As held in Jekshewitz v. Groswald:[75]
Where a person is induced by the fraudulent representation of another to do an act which, in consequence of
such misrepresentation, he believes to be neither illegal nor immoral, but which is in fact a criminal offense,
he has a right of action against the person so inducing him for damages sustained by him in consequence of
his having done such act. Burrows v. Rhodes, [1899] 1 Q.B. 816. In Cooper v. Cooper, 147 Mass. 370, 17
N.E. 892, 9 Am. St. Rep. 721, the court said that a false representation by the defendant that he was
divorced from his former wife, whereby the plaintiff was induced to marry him, gave her a remedy in tort for
deceit. It seems to have been assumed that the fact that she had unintentionally violated the law or
innocently committed a crime by cohabiting with him would be no bar to the action, but rather that it might be
a ground for enhancing her damages. The injury to the plaintiff was said to be in her being led by the
promise to give the fellowship and assistance of a wife to one who was not her husband and to assume and
act in a relation and condition that proved to be false and ignominious. Damages for such an injury were held
to be recoverable in Sherman v. Rawson, 102 Mass. 395 and Kelley v. Riley, 106 Mass. 339, 343, 8 Am.
Rep. 336.
Furthermore, in the case at bar the plaintiff does not base her cause of action upon any transgression of the
law by herself but upon the defendants misrepresentation. The criminal relations which followed, innocently
on her part, were but one of the incidental results of the defendants fraud for which damages may be
assessed.
[7] Actions for deceit for fraudulently inducing a woman to enter into the marriage relation have been
maintained in other jurisdictions. Sears v. Wegner, 150 Mich. 388, 114 N.W. 224, 17 L.R. A. (N.S.) 819;
Larson v. McMillan, 99 Wash. 626, 170 P. 324; Blossom v. Barrett, 37 N.Y. 434, 97 Am. Dec. 747; Morril v.
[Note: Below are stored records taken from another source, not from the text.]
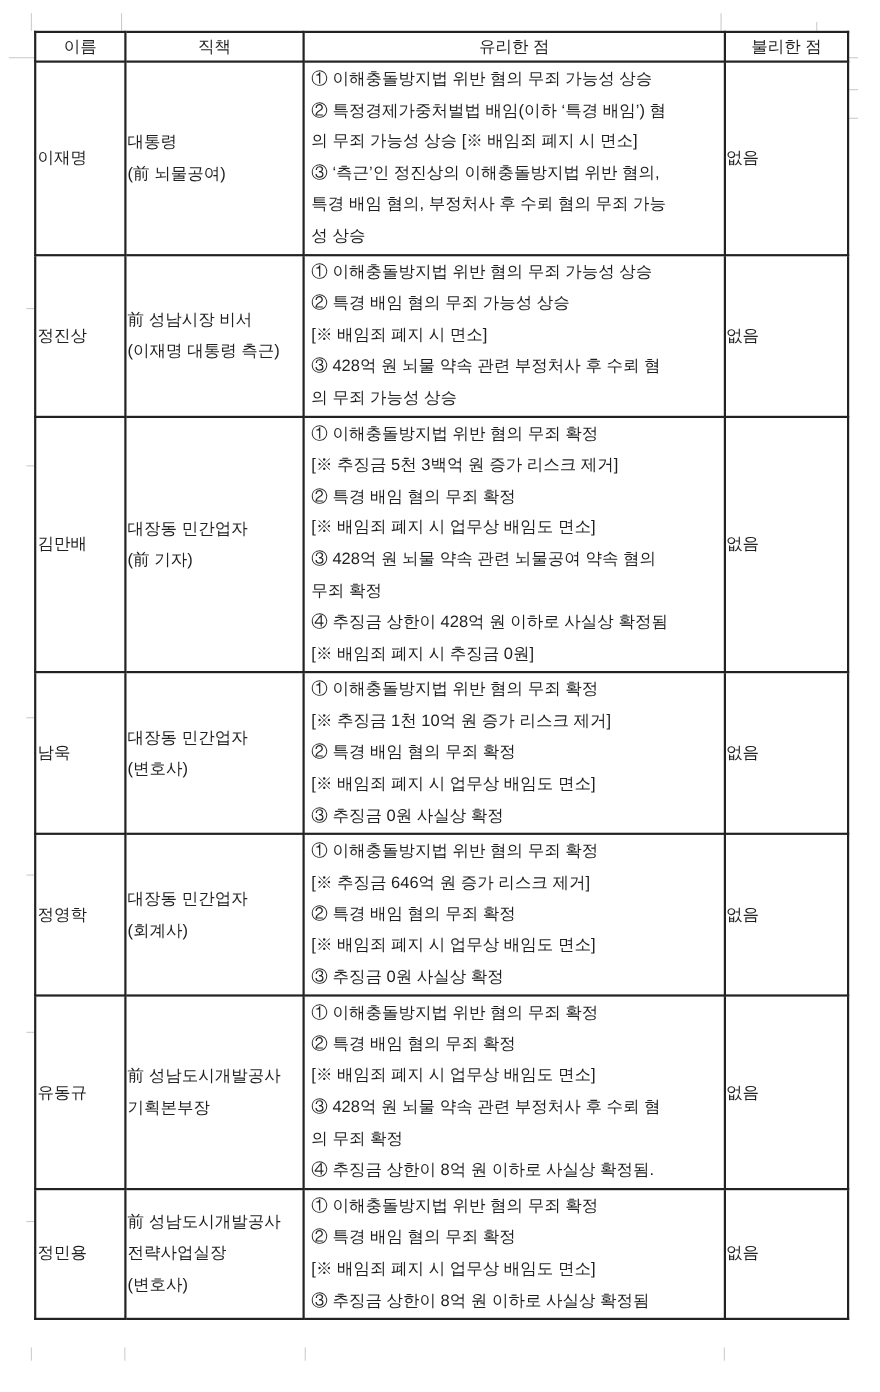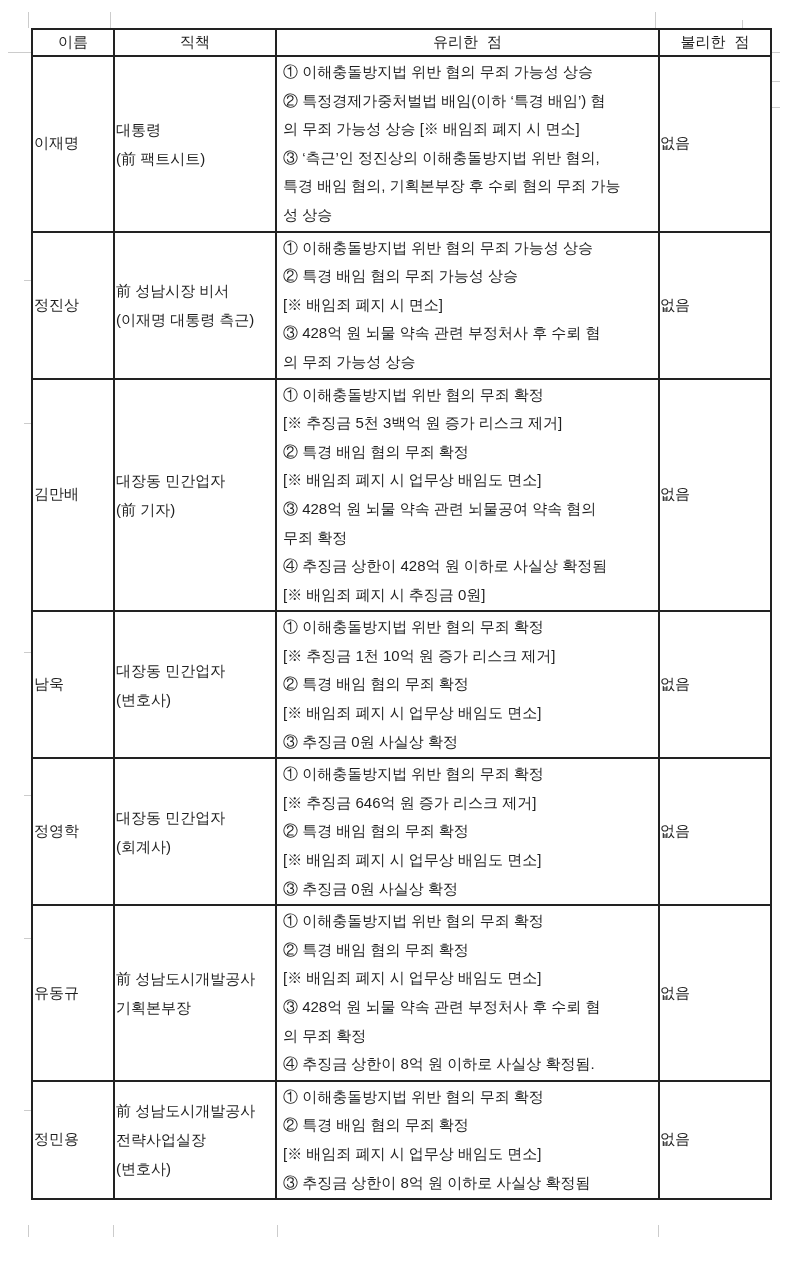--- a/index.html
+++ b/index.html
@@ -29,21 +29,20 @@
   .row-title td {
     height: 54px;
     text-align: center;
     font-size: 16px;
     letter-spacing: 0.5px;
   }
   .row-header td {
     height: 25px;
     text-align: center;
     padding: 0;
-    font-family: Liberation Mono, monospace;
   }
   td.c-name { }
   td.c-pos  { }
   td.c-fav  { padding-left: 6px; }
   td.c-unfav { padding: 0; }
   .pos-line { line-height: 29px; white-space: nowrap; }
   .fav-line { line-height: 28.6px; white-space: nowrap; }
   
   .stub { position: absolute; background: #cccccc; }
 </style>
@@ -84,28 +83,28 @@
         <td>직책</td>
         <td>유리한 점</td>
         <td>불리한 점</td>
       </tr>
     </tbody>
     <tbody>
         <tr style="height: 172px;">
           <td class="c-name">이재명</td>
           <td class="c-pos">
             <div class="pos-line">대통령</div>
-            <div class="pos-line">(前 팩트시트)</div>
+            <div class="pos-line">(前 뇌물공여)</div>
           </td>
           <td class="c-fav">
             <div class="fav-line">① 이해충돌방지법 위반 혐의 무죄 가능성 상승</div>
             <div class="fav-line">② 특정경제가중처벌법 배임(이하 ‘특경 배임’) 혐</div>
             <div class="fav-line">의 무죄 가능성 상승 [※ 배임죄 폐지 시 면소]</div>
             <div class="fav-line">③ ‘측근’인 정진상의 이해충돌방지법 위반 혐의,</div>
-            <div class="fav-line">특경 배임 혐의, 기획본부장 후 수뢰 혐의 무죄 가능</div>
+            <div class="fav-line">특경 배임 혐의, 부정처사 후 수뢰 혐의 무죄 가능</div>
             <div class="fav-line">성 상승</div>
           </td>
           <td class="c-unfav">없음</td>
         </tr>
         <tr style="height: 143px;">
           <td class="c-name">정진상</td>
           <td class="c-pos">
             <div class="pos-line">前 성남시장 비서</div>
             <div class="pos-line">(이재명 대통령 측근)</div>
           </td>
Palmer, 68 Vt. 1, 33 A. 829, 33 L.R.A. 411. Considerations of public policy would not prevent recovery where
the circumstances are such that the plaintiff was conscious of no moral turpitude, that her illegal action was
induced solely by the defendants misrepresentation, and that she does not base her cause of action upon
any transgression of the law by herself. Such considerations
distinguish this case from cases in which the court has refused to lend its aid to the enforcement of a
contract illegal on its face or to one who has consciously and voluntarily become a party to an illegal act
upon which the cause of action is founded. Szadiwicz v. Cantor, 257 Mass. 518, 520, 154 N.E. 251, 49 A. L.
R. 958.[76]

Considering the attendant circumstances of the case, the Court finds the award of P200,000.00 for moral
damages to be just and reasonable.
IN LIGHT OF ALL THE FOREGOING, the petition is DENIED. The assailed decision of the Court of
Appeals is AFFIRMED. Costs against the petitioner. SO ORDERED.